Work instructions:
From the data underneath, reproduce exactly the stretch that begins at the line with "coprophiliacs to be" and ends after the line with "respond to it.".

Source records:
◆ ◆ ◆ ◆ ◆ ◆ ◆

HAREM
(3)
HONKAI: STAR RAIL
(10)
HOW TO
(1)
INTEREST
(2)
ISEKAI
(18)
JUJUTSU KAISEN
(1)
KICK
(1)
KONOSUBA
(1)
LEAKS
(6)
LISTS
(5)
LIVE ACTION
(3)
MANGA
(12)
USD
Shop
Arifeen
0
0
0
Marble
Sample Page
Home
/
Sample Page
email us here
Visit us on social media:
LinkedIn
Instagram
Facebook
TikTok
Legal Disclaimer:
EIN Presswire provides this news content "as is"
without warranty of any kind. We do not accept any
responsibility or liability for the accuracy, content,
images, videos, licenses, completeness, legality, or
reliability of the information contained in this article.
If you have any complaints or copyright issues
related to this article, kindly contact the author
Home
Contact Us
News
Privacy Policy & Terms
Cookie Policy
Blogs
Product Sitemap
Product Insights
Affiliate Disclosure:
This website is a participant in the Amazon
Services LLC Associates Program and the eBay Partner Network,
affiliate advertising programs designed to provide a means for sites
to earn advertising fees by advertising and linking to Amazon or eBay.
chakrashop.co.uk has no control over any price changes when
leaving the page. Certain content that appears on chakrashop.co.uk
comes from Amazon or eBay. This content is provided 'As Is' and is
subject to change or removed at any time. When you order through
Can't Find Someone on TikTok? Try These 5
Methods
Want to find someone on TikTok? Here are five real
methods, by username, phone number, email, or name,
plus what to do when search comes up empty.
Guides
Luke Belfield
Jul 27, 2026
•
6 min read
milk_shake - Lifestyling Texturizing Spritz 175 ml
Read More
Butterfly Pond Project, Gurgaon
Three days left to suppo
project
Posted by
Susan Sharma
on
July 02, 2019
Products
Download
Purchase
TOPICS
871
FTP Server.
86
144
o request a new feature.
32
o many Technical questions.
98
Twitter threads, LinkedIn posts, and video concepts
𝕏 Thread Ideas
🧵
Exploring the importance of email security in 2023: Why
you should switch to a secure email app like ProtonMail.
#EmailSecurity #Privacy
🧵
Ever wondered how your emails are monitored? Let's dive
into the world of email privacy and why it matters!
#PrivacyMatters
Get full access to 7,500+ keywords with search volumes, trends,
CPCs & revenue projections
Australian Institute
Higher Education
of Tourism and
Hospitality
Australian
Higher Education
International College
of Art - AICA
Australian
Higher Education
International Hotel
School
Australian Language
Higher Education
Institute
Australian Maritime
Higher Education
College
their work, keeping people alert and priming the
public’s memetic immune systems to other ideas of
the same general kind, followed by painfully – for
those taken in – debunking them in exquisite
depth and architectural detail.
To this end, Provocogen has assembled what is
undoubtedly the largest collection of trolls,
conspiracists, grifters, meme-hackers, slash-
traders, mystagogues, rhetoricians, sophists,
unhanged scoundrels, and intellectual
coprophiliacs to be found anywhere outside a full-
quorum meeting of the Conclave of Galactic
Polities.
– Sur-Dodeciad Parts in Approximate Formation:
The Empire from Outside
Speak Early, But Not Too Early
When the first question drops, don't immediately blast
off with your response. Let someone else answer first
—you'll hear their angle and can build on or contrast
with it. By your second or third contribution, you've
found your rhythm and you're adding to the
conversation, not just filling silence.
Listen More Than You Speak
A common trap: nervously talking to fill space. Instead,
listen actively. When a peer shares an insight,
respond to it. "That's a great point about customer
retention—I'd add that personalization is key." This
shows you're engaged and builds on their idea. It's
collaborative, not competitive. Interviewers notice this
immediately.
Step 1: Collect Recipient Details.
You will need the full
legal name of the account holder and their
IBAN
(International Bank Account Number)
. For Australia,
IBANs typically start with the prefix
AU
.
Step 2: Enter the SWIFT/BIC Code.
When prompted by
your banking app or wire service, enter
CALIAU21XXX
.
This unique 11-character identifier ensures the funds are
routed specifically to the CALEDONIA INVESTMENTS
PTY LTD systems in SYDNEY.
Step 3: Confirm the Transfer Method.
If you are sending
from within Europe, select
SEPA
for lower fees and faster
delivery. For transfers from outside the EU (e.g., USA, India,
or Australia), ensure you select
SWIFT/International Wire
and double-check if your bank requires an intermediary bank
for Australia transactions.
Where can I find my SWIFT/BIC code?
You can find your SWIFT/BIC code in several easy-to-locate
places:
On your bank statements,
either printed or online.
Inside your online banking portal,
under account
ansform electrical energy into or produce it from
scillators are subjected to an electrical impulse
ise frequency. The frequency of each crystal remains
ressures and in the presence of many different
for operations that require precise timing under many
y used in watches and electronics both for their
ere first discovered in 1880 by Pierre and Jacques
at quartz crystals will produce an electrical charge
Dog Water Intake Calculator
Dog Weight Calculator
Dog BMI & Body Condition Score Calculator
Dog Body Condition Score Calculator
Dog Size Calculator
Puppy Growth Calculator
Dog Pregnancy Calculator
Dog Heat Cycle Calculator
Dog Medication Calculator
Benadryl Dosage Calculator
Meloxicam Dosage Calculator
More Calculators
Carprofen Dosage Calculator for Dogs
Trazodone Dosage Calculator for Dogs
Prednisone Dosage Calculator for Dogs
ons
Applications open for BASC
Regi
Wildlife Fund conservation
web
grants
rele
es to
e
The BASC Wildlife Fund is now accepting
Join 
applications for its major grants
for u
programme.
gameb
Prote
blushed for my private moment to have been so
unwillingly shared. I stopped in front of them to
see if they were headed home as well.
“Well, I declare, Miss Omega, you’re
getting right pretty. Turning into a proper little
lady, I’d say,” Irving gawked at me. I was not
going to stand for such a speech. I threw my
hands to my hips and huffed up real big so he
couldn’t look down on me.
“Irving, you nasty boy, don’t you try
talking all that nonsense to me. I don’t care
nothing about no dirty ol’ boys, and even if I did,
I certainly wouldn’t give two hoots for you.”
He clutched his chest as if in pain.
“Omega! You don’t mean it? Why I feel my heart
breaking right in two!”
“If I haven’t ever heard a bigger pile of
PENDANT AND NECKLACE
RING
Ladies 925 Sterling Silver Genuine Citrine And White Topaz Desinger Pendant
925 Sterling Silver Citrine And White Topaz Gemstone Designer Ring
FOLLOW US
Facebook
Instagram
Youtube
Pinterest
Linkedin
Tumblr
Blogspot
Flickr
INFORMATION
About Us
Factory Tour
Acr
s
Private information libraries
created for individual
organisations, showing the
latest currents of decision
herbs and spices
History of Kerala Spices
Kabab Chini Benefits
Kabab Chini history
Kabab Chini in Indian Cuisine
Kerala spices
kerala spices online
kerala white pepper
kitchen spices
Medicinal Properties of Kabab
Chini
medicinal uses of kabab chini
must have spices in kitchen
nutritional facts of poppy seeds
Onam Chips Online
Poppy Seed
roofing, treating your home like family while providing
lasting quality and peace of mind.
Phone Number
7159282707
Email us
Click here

◆ ◆ ◆ ◆ ◆ ◆ ◆

Response below:
coprophiliacs to be found anywhere outside a full-
quorum meeting of the Conclave of Galactic
Polities.
– Sur-Dodeciad Parts in Approximate Formation:
The Empire from Outside
Speak Early, But Not Too Early
When the first question drops, don't immediately blast
off with your response. Let someone else answer first
—you'll hear their angle and can build on or contrast
with it. By your second or third contribution, you've
found your rhythm and you're adding to the
conversation, not just filling silence.
Listen More Than You Speak
A common trap: nervously talking to fill space. Instead,
listen actively. When a peer shares an insight,
respond to it. "That's a great point about customer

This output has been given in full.